For the law abiding driver, stopping for a rest break can be extremely frustrating when those around you are supping on cool pints of lager or indulging in a glass of fine red wine.
Not being able to imbibe certainly reduces the appeal of a holiday road trip, but international drink-driving laws need not scupper your car driving ambitions.
For example, in Italy alcohol is not the only liquid vice you can enjoy, with the country renowned as one of the best places to drink coffee in the world. By making a beeline for Italy's top coffee bars, you can have a journey to remember without worrying about going cold turkey.
Plus, thanks to its energy-boosting properties, coffee is the perfect drink for keeping you alert on the road in between stops - although it shouldn't be used as a substitute for sleep!
If you're interested in hiring a car in Milan or one of Italy's other main cities, Auto Europe can help get you on your way.
Once you've got your set of wheels, you can then get motoring around some of the finest countryside in Europe, making sure to stop regularly to indulge in Italy's incredible coffee culture - observing best etiquette at all times.

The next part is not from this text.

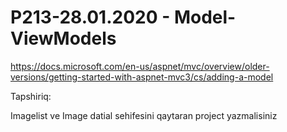 # P213-28.01.2020 - Model-ViewModels

https://docs.microsoft.com/en-us/aspnet/mvc/overview/older-versions/getting-started-with-aspnet-mvc3/cs/adding-a-model

Tapshiriq:

Imagelist ve Image datial sehifesini qaytaran project yazmalisiniz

This dictates that milky coffees are only drank in the morning and never after meals, you ask for "un caffe" rather than an "espresso" and that you should stand to drink it rather than sit down. The last rule is certainly a good way of stretching your legs after driving for a few hours.
Before you've even left Italy's fashion capital you should certainly head to the Galleria Vittorio Emanuele II, where you'll find both luxury haute couture and the spectacular Caffe Miani (aka Zucca), once frequented by Verdi. Shop until you drop and then sit down for "un caffe".
From Milan, you can head eastwards along the A4 until you reach Verona, home of Romeo and Juliet. Before visiting Juliet's balcony, prepare yourself for the day ahead with a cappuccino at the highly regarded - by both tourists and Italians - Caffe Borsari.
An hour and a half to the south along the A22 is Parma, where you have a chance to catch an operatic performance at the spectacular Teatro Regio. Of course, Parma is best known for its ham and cheese, but you can also get a fabulous cup of coffee at the T Cafe on Strada Duomo.
Another two hours to the south via the A1 is Florence, one of the most architecturally stunning cities in the world. Gems for coffee include Chiaroscuro on Via del Corso and Donnini Caffe.
To avoid heading too far from your starting point, you can then swing east from Florence to nearby Pisa, famous for its leaning tower. Even though its only an hour from Florence, you'll no doubt want to stop for a caffe latte before you start making your way north along the coast to Genoa, which is nicknamed 'the superb one' due to its impressive landmarks. These include the St Lawrence Cathedral, Piazza de Ferrari and the Doge's Palace.
Enjoy one last coffee, before hitting the A7 for the return leg to Milan where you can return your car and catch your flight home.